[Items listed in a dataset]
+++++

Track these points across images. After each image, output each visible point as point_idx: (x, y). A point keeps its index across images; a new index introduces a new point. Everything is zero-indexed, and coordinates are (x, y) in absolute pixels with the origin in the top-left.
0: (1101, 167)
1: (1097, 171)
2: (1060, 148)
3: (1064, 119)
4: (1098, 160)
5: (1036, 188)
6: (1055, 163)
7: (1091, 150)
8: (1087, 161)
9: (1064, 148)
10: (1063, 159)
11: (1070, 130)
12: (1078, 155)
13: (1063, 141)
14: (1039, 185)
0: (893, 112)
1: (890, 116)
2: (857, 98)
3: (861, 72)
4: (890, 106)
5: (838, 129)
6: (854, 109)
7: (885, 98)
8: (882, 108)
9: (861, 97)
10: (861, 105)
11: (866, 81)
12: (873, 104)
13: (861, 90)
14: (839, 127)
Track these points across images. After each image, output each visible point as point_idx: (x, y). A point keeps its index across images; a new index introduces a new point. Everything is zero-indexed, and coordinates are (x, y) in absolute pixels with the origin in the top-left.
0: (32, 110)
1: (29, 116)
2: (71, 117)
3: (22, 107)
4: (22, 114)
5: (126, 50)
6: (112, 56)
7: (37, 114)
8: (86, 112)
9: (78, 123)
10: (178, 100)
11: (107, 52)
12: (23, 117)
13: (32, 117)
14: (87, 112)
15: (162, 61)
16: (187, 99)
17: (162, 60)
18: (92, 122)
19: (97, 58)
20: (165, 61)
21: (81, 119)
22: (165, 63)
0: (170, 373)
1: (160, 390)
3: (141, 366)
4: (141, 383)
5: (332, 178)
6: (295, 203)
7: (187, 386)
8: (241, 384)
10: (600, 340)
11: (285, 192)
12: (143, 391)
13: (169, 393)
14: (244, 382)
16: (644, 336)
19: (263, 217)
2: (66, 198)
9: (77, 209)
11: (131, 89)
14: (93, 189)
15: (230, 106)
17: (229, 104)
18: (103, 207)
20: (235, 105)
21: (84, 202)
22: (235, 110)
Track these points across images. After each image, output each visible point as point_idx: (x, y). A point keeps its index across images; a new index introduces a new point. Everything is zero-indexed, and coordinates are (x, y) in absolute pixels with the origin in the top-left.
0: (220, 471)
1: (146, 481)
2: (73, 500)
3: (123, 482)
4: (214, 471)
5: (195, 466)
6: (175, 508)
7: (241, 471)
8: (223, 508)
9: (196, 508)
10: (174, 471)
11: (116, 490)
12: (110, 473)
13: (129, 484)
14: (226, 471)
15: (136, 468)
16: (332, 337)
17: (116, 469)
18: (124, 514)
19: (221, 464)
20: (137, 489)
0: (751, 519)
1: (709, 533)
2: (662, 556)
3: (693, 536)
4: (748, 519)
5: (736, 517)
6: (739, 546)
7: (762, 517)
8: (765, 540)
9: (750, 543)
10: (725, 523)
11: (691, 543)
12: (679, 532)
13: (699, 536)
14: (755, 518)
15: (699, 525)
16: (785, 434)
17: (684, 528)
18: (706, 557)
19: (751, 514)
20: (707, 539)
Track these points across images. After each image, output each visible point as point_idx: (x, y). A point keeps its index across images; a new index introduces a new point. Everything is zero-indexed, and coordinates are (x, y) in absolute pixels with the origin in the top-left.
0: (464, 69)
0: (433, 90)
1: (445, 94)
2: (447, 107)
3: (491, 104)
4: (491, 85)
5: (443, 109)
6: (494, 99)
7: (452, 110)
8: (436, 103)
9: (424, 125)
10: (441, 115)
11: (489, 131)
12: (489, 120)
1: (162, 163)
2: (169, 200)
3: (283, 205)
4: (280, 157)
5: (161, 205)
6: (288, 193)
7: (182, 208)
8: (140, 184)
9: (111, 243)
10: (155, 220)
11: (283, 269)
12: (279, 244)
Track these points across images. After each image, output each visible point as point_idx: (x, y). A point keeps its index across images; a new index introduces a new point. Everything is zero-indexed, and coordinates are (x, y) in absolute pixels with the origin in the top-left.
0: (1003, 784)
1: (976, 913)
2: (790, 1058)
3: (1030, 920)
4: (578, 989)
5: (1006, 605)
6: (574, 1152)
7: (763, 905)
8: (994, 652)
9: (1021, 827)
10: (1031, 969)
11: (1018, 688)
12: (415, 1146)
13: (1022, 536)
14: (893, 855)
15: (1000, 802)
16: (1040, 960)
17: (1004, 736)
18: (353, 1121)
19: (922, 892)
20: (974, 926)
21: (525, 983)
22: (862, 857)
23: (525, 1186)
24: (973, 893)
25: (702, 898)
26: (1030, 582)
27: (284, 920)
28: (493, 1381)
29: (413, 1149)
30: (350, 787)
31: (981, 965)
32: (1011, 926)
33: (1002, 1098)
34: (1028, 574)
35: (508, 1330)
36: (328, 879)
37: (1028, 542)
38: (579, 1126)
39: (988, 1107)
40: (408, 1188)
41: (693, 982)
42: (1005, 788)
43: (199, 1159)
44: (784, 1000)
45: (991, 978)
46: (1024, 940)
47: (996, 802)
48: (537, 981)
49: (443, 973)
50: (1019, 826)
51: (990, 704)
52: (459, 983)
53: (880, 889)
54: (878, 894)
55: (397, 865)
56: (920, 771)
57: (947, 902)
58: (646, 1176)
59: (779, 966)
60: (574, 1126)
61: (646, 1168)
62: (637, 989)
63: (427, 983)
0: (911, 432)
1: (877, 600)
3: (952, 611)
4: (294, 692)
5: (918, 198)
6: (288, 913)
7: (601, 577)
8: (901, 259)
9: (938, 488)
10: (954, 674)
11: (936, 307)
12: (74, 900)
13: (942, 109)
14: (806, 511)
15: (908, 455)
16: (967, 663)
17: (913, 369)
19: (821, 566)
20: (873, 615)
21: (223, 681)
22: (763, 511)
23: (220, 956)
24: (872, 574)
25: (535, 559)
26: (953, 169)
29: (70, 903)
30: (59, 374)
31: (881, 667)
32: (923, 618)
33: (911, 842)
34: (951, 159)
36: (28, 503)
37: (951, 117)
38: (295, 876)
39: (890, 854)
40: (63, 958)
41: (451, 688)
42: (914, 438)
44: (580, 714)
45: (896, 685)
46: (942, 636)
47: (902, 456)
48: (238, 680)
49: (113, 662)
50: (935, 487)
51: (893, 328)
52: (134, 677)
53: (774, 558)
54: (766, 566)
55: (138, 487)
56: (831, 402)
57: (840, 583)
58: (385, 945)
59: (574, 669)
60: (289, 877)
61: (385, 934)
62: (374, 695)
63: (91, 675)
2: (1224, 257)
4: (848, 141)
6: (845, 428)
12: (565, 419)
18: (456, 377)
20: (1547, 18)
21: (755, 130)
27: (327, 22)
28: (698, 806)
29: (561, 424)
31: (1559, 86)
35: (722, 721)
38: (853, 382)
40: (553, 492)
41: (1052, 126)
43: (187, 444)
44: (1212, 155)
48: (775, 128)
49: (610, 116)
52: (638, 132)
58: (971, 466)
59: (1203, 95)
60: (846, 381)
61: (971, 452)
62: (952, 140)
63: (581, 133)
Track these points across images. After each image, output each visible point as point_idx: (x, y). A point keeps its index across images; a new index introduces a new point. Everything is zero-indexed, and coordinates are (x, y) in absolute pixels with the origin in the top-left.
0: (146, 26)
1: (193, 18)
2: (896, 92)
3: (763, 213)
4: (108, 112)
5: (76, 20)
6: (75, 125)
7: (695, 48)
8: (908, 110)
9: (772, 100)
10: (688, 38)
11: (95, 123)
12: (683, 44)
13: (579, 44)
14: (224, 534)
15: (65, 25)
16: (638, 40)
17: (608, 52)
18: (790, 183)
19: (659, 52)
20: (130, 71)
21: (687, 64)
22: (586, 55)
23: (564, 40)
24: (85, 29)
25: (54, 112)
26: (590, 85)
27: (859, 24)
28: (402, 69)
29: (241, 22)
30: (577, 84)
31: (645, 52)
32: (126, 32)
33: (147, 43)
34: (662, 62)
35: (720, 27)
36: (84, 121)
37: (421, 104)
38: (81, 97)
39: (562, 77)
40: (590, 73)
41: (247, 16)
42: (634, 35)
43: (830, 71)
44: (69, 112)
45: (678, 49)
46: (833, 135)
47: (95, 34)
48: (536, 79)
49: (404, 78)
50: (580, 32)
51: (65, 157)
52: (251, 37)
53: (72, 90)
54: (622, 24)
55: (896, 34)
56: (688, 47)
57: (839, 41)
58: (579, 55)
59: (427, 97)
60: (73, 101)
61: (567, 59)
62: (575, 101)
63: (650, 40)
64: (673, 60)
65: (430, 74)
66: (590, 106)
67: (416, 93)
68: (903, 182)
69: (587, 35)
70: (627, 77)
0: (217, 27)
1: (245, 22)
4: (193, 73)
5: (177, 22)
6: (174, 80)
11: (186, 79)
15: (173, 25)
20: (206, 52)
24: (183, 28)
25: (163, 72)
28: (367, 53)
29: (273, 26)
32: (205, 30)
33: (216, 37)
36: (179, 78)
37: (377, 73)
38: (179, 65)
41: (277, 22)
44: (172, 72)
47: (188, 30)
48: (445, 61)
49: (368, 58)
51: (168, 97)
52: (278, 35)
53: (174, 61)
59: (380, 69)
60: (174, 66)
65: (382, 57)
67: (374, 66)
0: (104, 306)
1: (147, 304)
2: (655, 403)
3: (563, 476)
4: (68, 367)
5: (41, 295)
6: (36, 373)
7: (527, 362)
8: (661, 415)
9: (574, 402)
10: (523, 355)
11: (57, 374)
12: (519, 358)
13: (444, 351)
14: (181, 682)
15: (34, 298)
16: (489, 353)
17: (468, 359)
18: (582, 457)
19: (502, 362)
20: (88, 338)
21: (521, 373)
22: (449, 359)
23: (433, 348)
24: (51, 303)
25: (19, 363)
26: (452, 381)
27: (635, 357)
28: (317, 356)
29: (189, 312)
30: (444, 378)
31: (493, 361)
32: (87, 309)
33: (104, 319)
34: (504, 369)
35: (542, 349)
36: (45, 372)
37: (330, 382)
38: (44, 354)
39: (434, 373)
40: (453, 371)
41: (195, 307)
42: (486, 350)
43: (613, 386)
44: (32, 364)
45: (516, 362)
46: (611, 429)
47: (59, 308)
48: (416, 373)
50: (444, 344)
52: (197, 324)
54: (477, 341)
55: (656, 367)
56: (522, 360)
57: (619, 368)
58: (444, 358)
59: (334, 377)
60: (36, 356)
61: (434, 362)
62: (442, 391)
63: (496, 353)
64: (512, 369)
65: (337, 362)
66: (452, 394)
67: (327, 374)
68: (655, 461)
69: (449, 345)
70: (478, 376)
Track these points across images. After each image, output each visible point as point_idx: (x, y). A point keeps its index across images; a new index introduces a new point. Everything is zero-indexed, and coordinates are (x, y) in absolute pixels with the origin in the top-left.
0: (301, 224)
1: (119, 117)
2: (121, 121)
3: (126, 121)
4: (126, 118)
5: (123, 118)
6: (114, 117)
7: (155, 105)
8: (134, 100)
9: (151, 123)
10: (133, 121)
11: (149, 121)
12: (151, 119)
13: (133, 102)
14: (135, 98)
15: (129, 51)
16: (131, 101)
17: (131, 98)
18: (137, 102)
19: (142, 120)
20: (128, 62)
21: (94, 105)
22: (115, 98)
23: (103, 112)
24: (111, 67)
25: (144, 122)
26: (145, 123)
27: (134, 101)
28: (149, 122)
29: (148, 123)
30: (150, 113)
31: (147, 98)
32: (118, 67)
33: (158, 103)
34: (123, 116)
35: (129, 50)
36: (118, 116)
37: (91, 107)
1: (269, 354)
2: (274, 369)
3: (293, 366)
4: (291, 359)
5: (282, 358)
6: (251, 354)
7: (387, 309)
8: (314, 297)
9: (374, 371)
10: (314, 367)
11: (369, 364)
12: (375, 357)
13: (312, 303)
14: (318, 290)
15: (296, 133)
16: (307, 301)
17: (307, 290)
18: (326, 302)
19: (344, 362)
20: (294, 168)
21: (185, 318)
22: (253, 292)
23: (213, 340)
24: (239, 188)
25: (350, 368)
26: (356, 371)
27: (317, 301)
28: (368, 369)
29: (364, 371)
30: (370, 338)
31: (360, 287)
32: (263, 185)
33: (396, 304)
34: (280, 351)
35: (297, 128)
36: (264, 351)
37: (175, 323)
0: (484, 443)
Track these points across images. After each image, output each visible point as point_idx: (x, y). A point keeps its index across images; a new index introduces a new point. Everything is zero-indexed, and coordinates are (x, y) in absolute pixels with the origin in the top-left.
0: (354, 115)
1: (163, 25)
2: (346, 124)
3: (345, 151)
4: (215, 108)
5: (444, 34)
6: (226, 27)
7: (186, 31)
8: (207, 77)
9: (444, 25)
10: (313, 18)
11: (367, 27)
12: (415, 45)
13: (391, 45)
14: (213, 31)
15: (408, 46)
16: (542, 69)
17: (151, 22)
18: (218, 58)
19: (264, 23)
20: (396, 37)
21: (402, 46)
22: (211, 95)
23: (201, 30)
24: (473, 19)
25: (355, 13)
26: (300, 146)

+++++

**EXERCISE AIM**
Please give back everything in the data from the line containing "1: (445, 94)" down to the line containing "12: (279, 244)", copying each line unchanged and including both end lines.

**RESPONSE BOX**
1: (445, 94)
2: (447, 107)
3: (491, 104)
4: (491, 85)
5: (443, 109)
6: (494, 99)
7: (452, 110)
8: (436, 103)
9: (424, 125)
10: (441, 115)
11: (489, 131)
12: (489, 120)
1: (162, 163)
2: (169, 200)
3: (283, 205)
4: (280, 157)
5: (161, 205)
6: (288, 193)
7: (182, 208)
8: (140, 184)
9: (111, 243)
10: (155, 220)
11: (283, 269)
12: (279, 244)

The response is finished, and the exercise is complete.